Can You Outsmart the Argument from Ignorance Fallacy?

Can You Outsmart the Argument from Ignorance Fallacy?

Elizabeth Cox builds this essay around Dorothy Kenyon and the paranoia of McCarthyism to explain a simple but destructive mistake: treating a claim as credible because it has not yet been disproven. The article is really about burden of proof. An accusation does not become serious merely because it is frightening, repeated, or hard to refute on demand.
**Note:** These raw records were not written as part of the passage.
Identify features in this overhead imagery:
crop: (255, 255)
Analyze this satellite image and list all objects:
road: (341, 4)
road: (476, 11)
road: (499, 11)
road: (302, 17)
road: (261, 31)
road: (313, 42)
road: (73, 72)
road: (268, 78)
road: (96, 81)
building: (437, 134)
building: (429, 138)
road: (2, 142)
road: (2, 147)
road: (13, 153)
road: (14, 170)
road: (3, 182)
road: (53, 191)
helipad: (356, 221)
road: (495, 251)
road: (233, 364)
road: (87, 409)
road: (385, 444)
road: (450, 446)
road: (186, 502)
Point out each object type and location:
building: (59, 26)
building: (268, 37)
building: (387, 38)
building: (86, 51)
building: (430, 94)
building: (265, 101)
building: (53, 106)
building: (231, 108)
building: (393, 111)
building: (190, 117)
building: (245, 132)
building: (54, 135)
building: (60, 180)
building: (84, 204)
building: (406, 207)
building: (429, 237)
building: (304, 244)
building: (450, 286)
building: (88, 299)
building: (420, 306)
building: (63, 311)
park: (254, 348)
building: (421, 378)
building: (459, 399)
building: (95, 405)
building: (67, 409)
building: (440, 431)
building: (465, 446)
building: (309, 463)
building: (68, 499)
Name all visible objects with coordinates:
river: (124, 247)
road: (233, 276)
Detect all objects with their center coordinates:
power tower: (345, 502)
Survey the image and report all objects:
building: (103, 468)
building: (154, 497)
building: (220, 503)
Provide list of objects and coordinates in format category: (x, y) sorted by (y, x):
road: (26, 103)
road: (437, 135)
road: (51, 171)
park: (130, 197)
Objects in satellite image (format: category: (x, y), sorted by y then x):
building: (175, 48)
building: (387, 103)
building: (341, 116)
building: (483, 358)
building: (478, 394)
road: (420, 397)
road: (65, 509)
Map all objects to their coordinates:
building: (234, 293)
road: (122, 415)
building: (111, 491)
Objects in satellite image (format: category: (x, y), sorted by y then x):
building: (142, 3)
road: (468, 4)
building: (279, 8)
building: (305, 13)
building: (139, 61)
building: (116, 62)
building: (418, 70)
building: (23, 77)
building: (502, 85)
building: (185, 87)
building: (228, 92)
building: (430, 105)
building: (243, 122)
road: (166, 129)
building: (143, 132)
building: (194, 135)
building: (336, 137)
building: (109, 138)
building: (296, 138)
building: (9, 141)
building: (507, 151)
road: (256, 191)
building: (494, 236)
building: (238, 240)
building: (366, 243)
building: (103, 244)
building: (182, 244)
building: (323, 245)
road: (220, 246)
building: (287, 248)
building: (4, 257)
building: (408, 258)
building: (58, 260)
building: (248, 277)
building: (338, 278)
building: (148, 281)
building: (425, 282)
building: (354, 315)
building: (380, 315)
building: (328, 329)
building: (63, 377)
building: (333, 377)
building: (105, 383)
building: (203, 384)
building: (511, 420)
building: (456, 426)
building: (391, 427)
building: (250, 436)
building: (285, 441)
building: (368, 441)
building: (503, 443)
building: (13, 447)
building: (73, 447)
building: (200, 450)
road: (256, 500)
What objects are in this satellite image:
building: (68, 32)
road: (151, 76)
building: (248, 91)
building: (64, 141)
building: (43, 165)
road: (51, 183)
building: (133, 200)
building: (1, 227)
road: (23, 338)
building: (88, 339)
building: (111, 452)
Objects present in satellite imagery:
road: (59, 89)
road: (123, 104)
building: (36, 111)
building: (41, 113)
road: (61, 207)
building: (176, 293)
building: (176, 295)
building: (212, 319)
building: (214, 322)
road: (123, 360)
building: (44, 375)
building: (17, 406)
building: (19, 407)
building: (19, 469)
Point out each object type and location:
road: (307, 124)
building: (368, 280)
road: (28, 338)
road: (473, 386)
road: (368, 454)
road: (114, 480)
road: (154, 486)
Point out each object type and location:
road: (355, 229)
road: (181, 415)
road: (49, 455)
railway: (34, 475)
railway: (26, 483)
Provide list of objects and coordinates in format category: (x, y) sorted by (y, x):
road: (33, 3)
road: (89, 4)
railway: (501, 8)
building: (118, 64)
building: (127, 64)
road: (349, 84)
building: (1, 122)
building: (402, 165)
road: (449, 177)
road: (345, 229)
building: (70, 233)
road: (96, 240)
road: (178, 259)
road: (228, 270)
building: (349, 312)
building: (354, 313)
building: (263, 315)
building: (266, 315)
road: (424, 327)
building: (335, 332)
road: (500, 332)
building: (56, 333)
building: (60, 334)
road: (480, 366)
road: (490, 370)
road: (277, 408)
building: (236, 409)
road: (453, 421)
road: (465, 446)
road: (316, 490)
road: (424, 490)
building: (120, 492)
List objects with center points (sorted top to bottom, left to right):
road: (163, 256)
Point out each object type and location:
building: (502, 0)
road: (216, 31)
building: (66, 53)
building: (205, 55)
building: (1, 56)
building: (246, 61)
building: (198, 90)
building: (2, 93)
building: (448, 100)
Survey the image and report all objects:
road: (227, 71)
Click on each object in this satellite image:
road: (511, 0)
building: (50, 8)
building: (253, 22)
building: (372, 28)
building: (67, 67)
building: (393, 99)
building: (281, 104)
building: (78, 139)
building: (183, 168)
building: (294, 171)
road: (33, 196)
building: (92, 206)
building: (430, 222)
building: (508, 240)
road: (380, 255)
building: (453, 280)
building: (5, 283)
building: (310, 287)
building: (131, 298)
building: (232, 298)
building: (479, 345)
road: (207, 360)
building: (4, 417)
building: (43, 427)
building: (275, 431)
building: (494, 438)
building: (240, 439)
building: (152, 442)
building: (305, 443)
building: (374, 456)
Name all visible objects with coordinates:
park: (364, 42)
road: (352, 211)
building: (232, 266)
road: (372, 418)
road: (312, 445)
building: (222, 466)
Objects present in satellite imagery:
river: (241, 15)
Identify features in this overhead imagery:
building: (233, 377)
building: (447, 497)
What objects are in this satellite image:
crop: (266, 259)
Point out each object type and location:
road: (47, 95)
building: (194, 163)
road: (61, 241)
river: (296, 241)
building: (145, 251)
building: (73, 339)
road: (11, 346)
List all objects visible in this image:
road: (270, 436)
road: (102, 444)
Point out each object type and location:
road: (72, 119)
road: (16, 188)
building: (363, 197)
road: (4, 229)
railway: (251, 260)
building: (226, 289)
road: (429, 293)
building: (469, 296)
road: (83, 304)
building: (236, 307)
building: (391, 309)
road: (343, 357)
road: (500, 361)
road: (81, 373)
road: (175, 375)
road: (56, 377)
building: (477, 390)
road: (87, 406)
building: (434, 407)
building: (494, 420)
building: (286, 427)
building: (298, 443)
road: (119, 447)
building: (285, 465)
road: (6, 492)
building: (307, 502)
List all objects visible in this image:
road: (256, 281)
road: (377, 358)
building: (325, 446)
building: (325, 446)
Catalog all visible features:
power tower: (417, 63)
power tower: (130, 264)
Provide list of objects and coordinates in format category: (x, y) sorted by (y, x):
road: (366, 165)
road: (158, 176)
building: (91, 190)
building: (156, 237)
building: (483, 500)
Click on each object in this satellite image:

The historical case gives the fallacy its teeth. Senator Joseph McCarthy claimed communist infiltration inside the U.S. government and named Kenyon as someone tied to communist fronts. Some of the cited organizations reportedly did not even exist, yet the accusation still forced her into a defensive posture. That is exactly why the fallacy matters. When the alleged wrongdoing is secret or vague, the accused can be trapped in an impossible task: every denial looks self-serving, and the absence of instant disproof is treated as suspicious. Cox's point is that this reverses the direction of rational argument. The claimant must supply the evidence; everyone else is not obliged to disprove a speculative charge.

What stays with the reader is the political danger of this reasoning style. Fear makes weak claims feel weighty, and institutions can legitimize those claims simply by entertaining them. Worth keeping from this essay: whenever someone says "you can't prove it didn't happen," that is usually a sign that evidence is missing, not that guilt is quietly accumulating.